Friday, 28 January 2011

Hills 'n' pills 'n' Turkish thrills

In May 2009, just as I was about to set off on a bike ride from the Isle of Man to Spain, my head popped. I don't mean it went bang and whizzed around the room like a balloon or anything, but something leaked that shouldn't have leaked. I'd been very lucky. My condition can often be fatal. The source of the problem was my blood pressure, and it was high, so high in fact that worryingly it shot off the top of those little graphs that hang from hospital beds. I was the first person in history to have his blood pressure expressed in exponential notation. (That's a maths joke, by a way. Enjoy it, there aren't many.)

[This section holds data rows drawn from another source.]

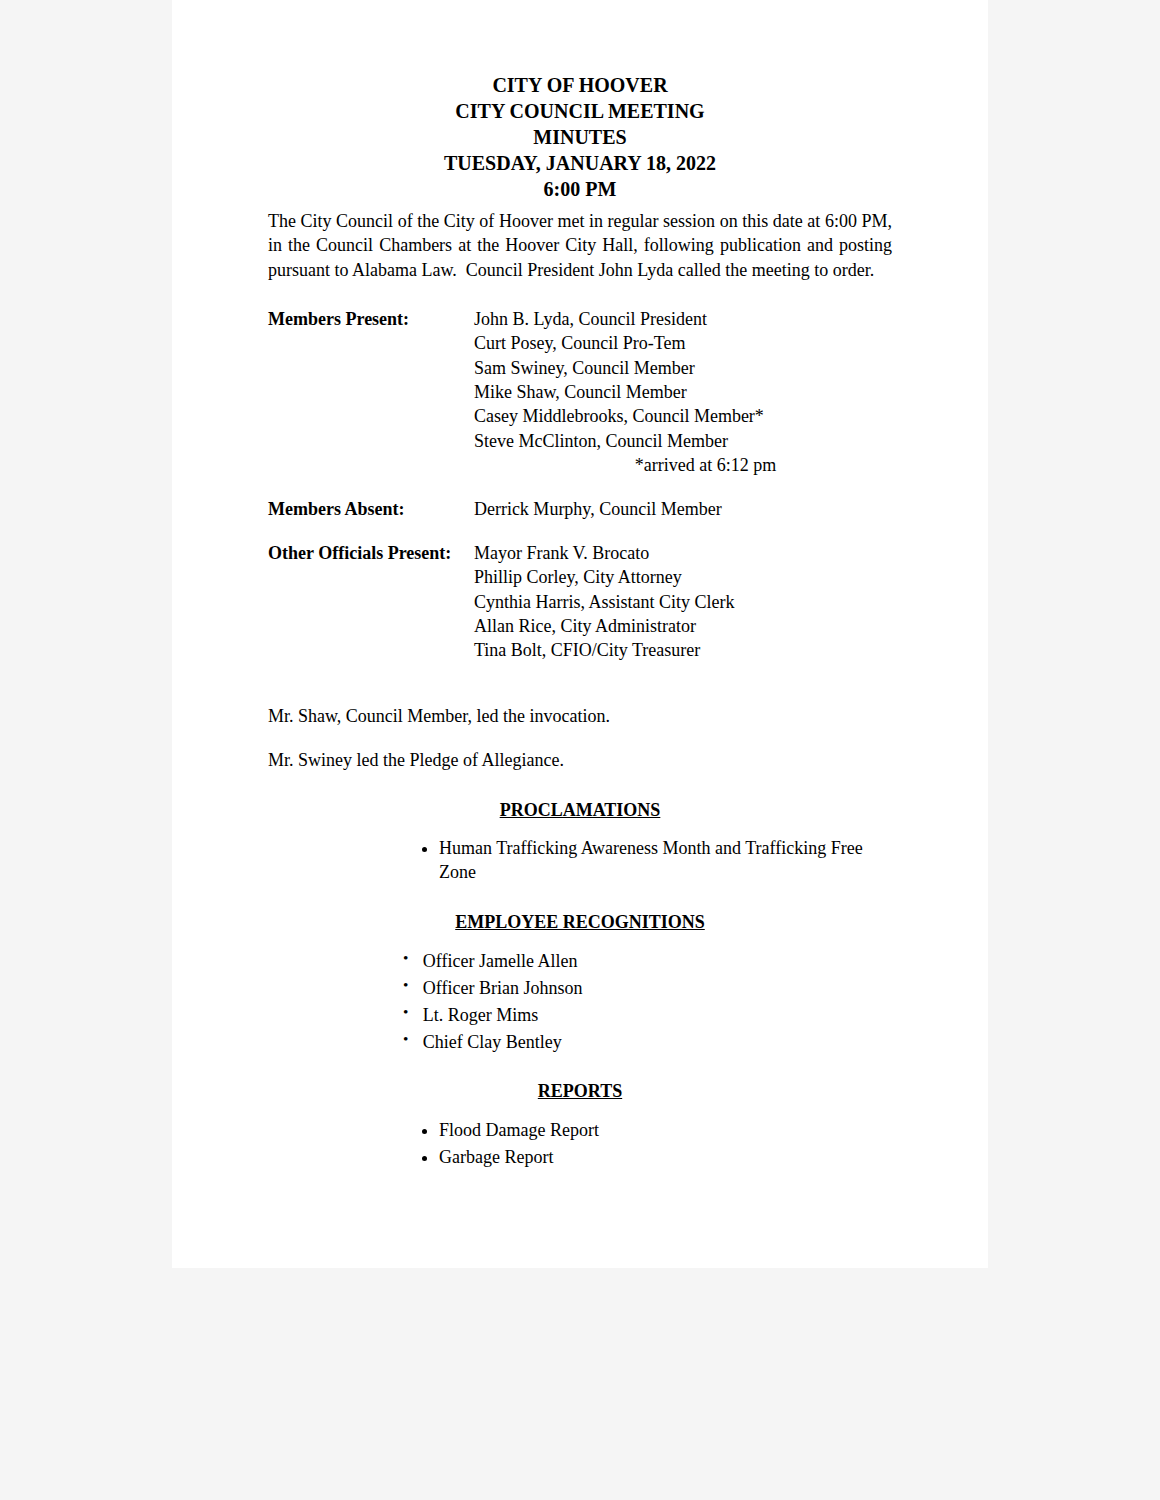CITY OF HOOVER
CITY COUNCIL MEETING
MINUTES
TUESDAY, JANUARY 18, 2022
6:00 PM
The City Council of the City of Hoover met in regular session on this date at 6:00 PM, in the Council Chambers at the Hoover City Hall, following publication and posting pursuant to Alabama Law. Council President John Lyda called the meeting to order.
| Members Present: | John B. Lyda, Council President Curt Posey, Council Pro-Tem Sam Swiney, Council Member Mike Shaw, Council Member Casey Middlebrooks, Council Member* Steve McClinton, Council Member *arrived at 6:12 pm |
| Members Absent: | Derrick Murphy, Council Member |
| Other Officials Present: | Mayor Frank V. Brocato Phillip Corley, City Attorney Cynthia Harris, Assistant City Clerk Allan Rice, City Administrator Tina Bolt, CFIO/City Treasurer |
Mr. Shaw, Council Member, led the invocation.
Mr. Swiney led the Pledge of Allegiance.
PROCLAMATIONS
Human Trafficking Awareness Month and Trafficking Free Zone
EMPLOYEE RECOGNITIONS
Officer Jamelle Allen
Officer Brian Johnson
Lt. Roger Mims
Chief Clay Bentley
REPORTS
Flood Damage Report
Garbage Report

I had to go to a brain unit in Liverpool, a setup line so obvious that you can fill in your own punchline. In order to see what was up with my noodle, they carried out a cerebral angiogram. This involved sticking a strange tube thing into my groin. Who'd have thought there was a connection between my gentleman's area and my brain? In the end they discovered I'd had a brain bleed. This is just like a haemorrhage except that it's easier to spell. In fact, I'd had three. To prevent this from happening again I had to lie flat and stay completely still, like a Victorian on her wedding night. After pumping me full of drugs, the doctors managed to reduce the blood pressure, which was nice, but the resulting dizziness meant I passed out every time I tried to stand up. But thanks to the medication, that chart on my hospital bed now looked remarkably similar to an recent LibDem popularity graphic.

The problem with taking blood pressure medication is that once you start you tend not to stop. In addition to the laptop and the tent and the saddle-sore-relieving Vaseline and all the other bits and pieces I'll be carting up and over the mountains of Europe, I also need to take six months' pills. And I'm supposed to take six different tablets each day. You don't need a maths degree to work out this is over a thousand pills. I'm hoping that if decanted into little bottles this won't take up too much space. The problem then comes when I'm crossing an international border and the customs official wants to know why I have enough pills to host a party at Pete Doherty's. I could be hearing the thwack of a rubber glove quicker than you can say Midnight Express. Luckily, in Schengen-flavoured Europe, the only time I should need to show my passport in 2011 is when leaving the UK and when entering Andorra. But if you're still following this journal in 2012 when I travel to Turkey, and 2013 when I reach Russia, that's when the fun will begin. If I go quiet all of a sudden, please give Amnesty International a buzz.

So the moral of this week's blog is that you should get your blood pressure checked. It might save your life. Or I suppose it might mean that, a few years from now, when you go off on a bike ride of your own, you get your bottom felt up by Turkish border guards. Then you'll really be glad of that Vaseline.